Peng Li
About Peng Li
Peng Li is a Staff Scientist specializing in Bioinformatics at the National Institutes of Health, where he has worked since 2012. He has a strong background in software development and data mining for biological data, with advanced degrees in Computer Science and Computational Science.
Current Role at National Institutes of Health
Peng Li serves as a Staff Scientist in Bioinformatics at the National Institutes of Health (NIH) in Bethesda, Maryland. He has held this position since 2012, contributing to the field for over a decade. His work focuses on supporting molecular immunology and genomics through the development of innovative software solutions. His expertise in bioinformatics plays a crucial role in advancing research initiatives at NIH.
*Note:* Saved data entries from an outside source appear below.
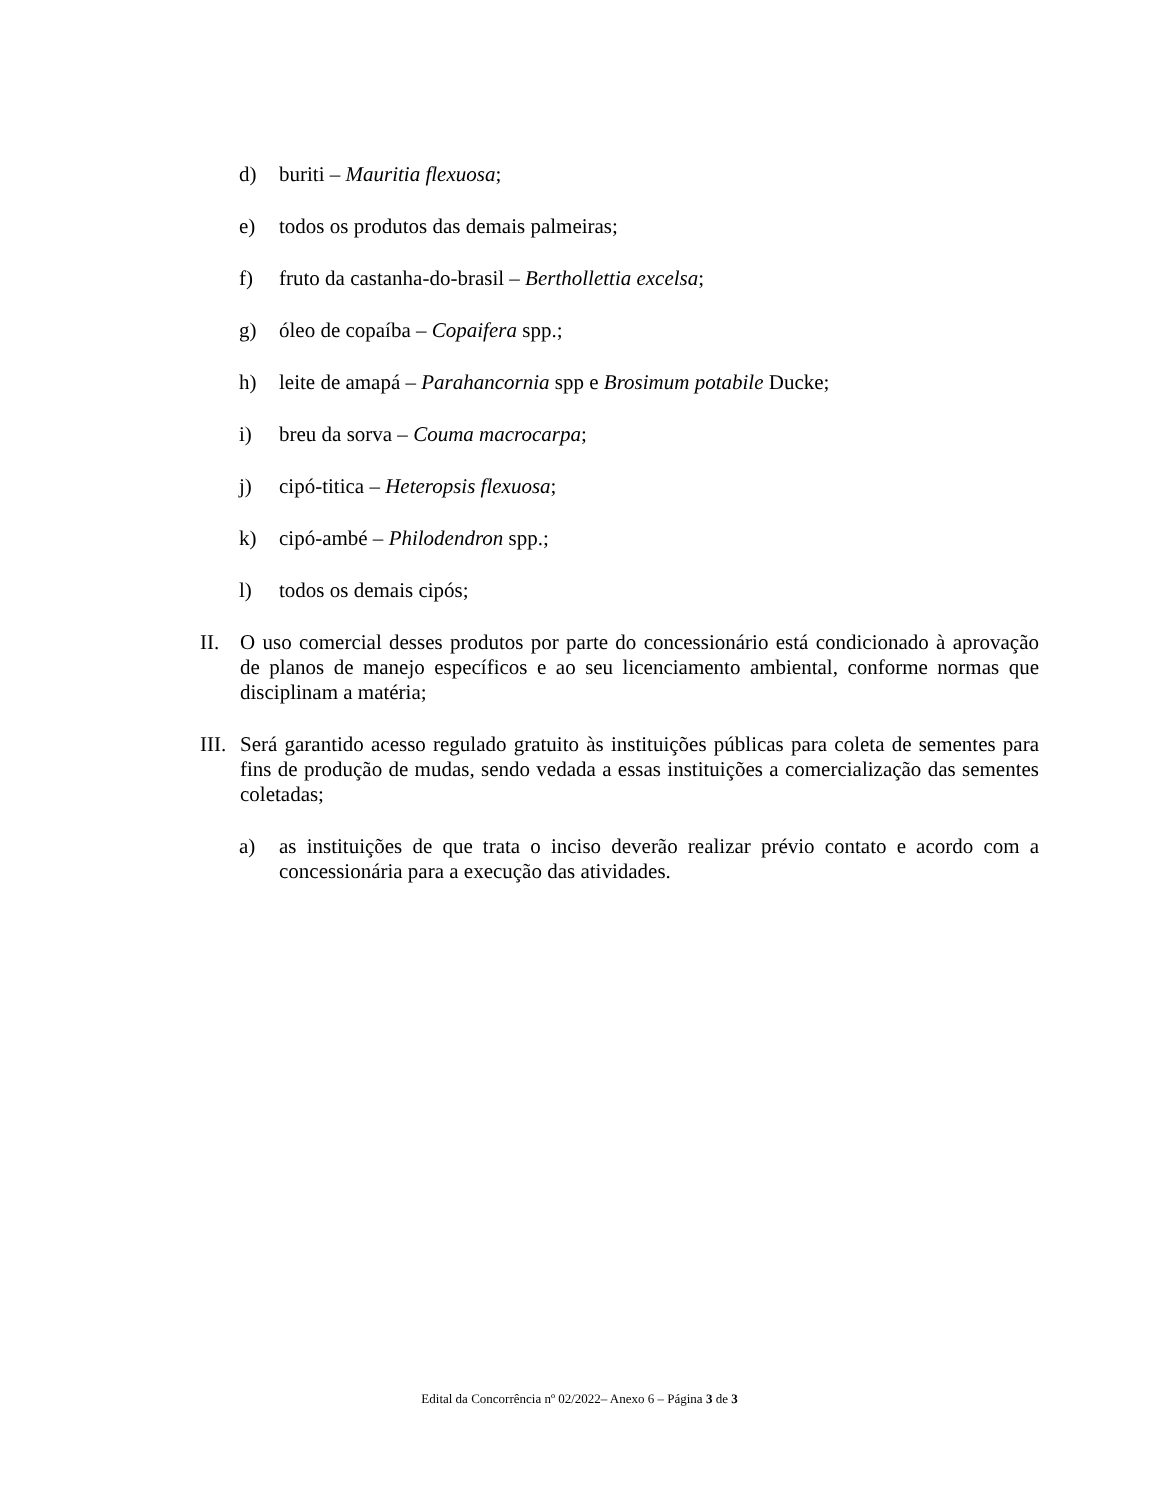d) buriti – Mauritia flexuosa;
e) todos os produtos das demais palmeiras;
f) fruto da castanha-do-brasil – Berthollettia excelsa;
g) óleo de copaíba – Copaifera spp.;
h) leite de amapá – Parahancornia spp e Brosimum potabile Ducke;
i) breu da sorva – Couma macrocarpa;
j) cipó-titica – Heteropsis flexuosa;
k) cipó-ambé – Philodendron spp.;
l) todos os demais cipós;
II. O uso comercial desses produtos por parte do concessionário está condicionado à aprovação de planos de manejo específicos e ao seu licenciamento ambiental, conforme normas que disciplinam a matéria;
III. Será garantido acesso regulado gratuito às instituições públicas para coleta de sementes para fins de produção de mudas, sendo vedada a essas instituições a comercialização das sementes coletadas;
a) as instituições de que trata o inciso deverão realizar prévio contato e acordo com a concessionária para a execução das atividades.
Edital da Concorrência nº 02/2022– Anexo 6 – Página 3 de 3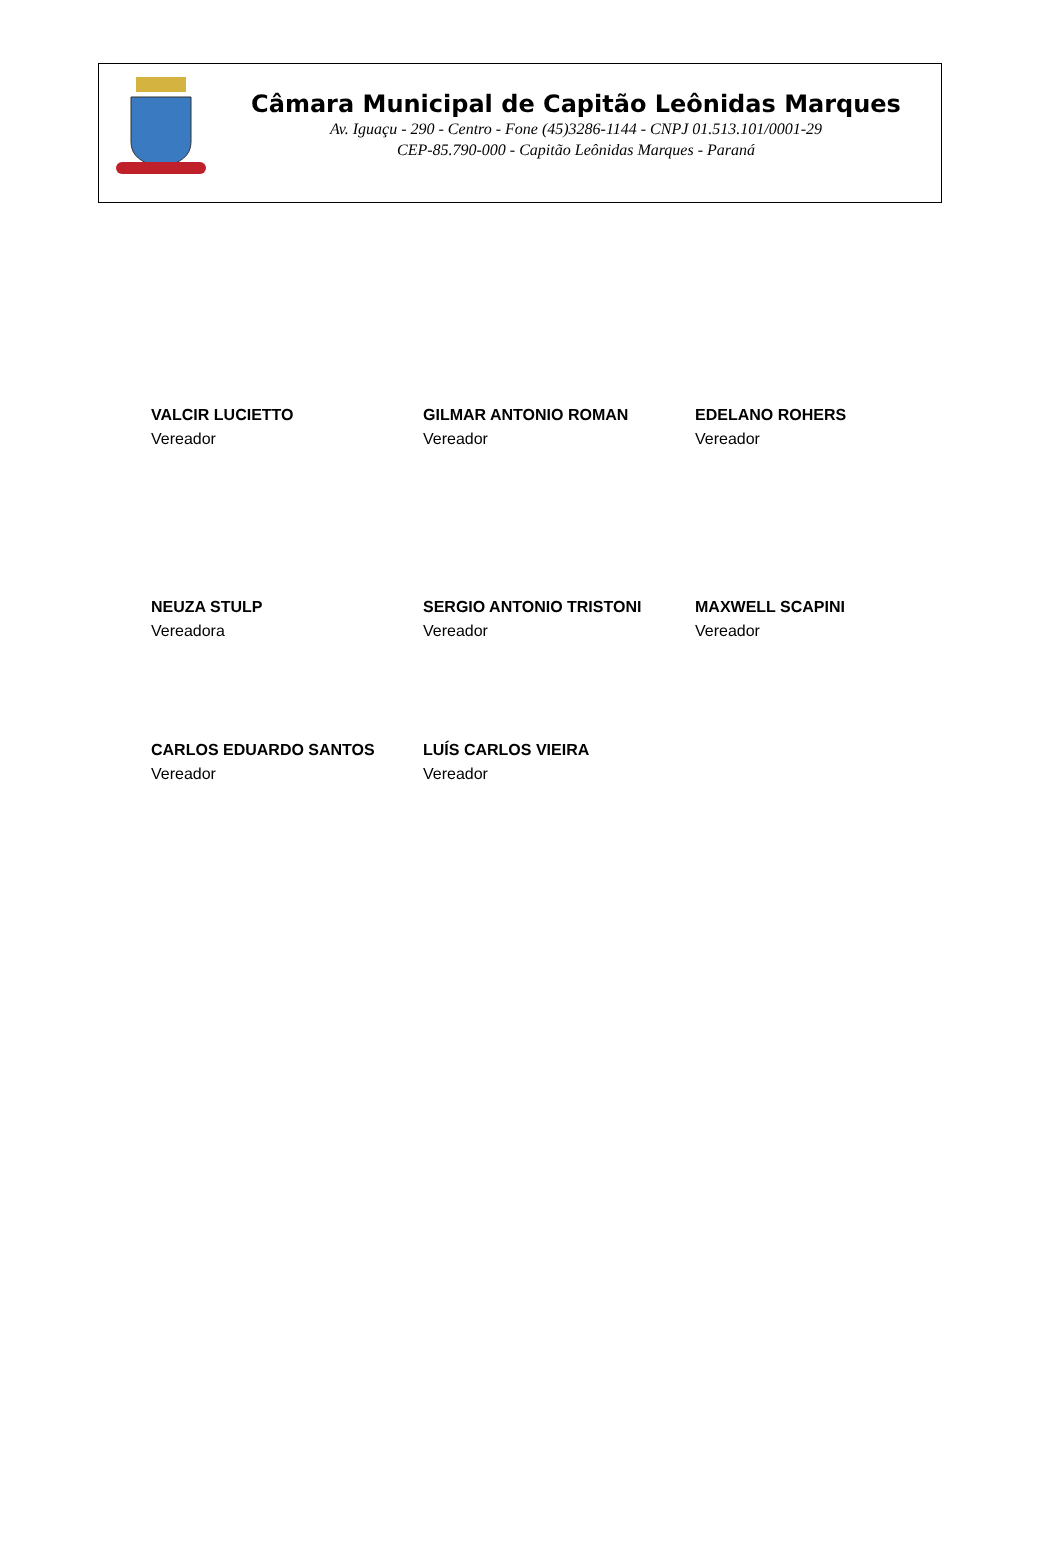Câmara Municipal de Capitão Leônidas Marques
Av. Iguaçu - 290 - Centro - Fone (45)3286-1144 - CNPJ 01.513.101/0001-29
CEP-85.790-000 - Capitão Leônidas Marques - Paraná
VALCIR LUCIETTO
Vereador
GILMAR ANTONIO ROMAN
Vereador
EDELANO ROHERS
Vereador
NEUZA STULP
Vereadora
SERGIO ANTONIO TRISTONI
Vereador
MAXWELL SCAPINI
Vereador
CARLOS EDUARDO SANTOS
Vereador
LUÍS CARLOS VIEIRA
Vereador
Previous Experience at National Institutes of Health
Prior to his current role, Peng Li worked at the National Institutes of Health as a Research Fellow in Bioinformatics from 2010 to 2012. He also served as a Visiting Fellow at NIH for 11 months in 2009 to 2010. During these periods, he developed skills in bioinformatics and contributed to various research projects, enhancing his knowledge and experience in the field.
Education and Expertise
Peng Li holds a PhD in Computational Science from The University of Southern Mississippi, where he studied from 2005 to 2009. He also earned a Master's degree in Computer Science from Xidian University, completing his studies from 2002 to 2005. Additionally, he obtained a Bachelor's degree in Computer Science from the same institution from 1998 to 2002. His educational background provides a strong foundation for his specialization in the analysis of next-generation sequencing data and other genome-wide assays.
Previous Work Experience
Before joining NIH, Peng Li worked as a Research Assistant and Graduate Student at the University of Southern Mississippi from 2005 to 2009. He also had a brief tenure as a Software Developer at Hanna Strategies (AutoDesk R&D) in Shanghai, China, in 2005. In these roles, he developed software products and data mining technologies tailored for high-throughput biological data, which contributed to his expertise in bioinformatics.